___ Dataset records

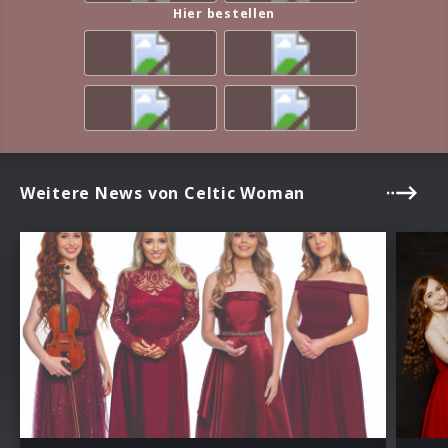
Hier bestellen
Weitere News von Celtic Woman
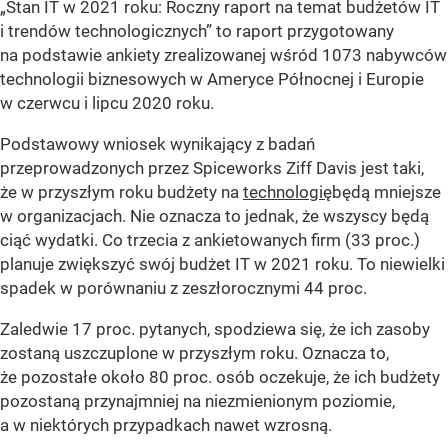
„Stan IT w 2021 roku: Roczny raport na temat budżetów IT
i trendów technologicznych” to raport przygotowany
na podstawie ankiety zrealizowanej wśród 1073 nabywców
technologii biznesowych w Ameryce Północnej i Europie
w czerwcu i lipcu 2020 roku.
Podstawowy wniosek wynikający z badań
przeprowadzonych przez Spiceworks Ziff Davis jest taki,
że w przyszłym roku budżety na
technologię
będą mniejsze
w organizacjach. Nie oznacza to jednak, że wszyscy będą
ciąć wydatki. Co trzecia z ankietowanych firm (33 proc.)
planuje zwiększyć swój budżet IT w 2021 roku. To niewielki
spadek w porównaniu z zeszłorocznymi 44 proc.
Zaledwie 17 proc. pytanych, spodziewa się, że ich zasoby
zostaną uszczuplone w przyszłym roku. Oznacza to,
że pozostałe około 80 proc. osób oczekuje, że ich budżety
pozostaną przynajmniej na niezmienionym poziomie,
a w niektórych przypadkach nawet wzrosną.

______
___ Dataset records

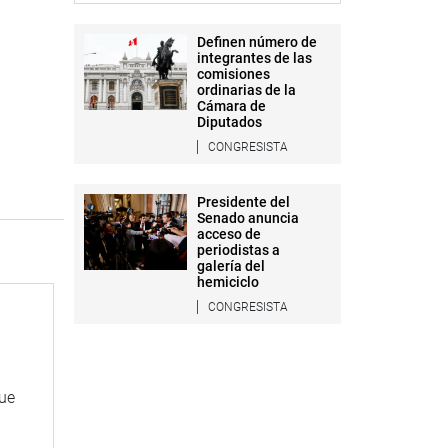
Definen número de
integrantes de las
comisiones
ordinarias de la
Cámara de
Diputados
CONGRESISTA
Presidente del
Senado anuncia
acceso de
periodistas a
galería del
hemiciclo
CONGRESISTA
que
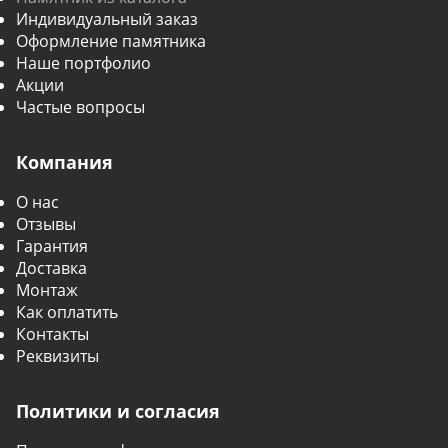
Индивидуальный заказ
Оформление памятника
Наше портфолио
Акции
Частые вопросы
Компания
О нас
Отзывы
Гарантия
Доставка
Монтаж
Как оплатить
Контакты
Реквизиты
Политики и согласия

______

Your objective: What lines above run from the one with "Hier bestellen" to the one with "w organizacjach. Nie"? Give them again exactly, ends included, and leave the pictures out.

Written solution:
Hier bestellen
Weitere News von Celtic Woman
„Stan IT w 2021 roku: Roczny raport na temat budżetów IT
i trendów technologicznych” to raport przygotowany
na podstawie ankiety zrealizowanej wśród 1073 nabywców
technologii biznesowych w Ameryce Północnej i Europie
w czerwcu i lipcu 2020 roku.
Podstawowy wniosek wynikający z badań
przeprowadzonych przez Spiceworks Ziff Davis jest taki,
że w przyszłym roku budżety na
technologię
będą mniejsze
w organizacjach. Nie oznacza to jednak, że wszyscy będą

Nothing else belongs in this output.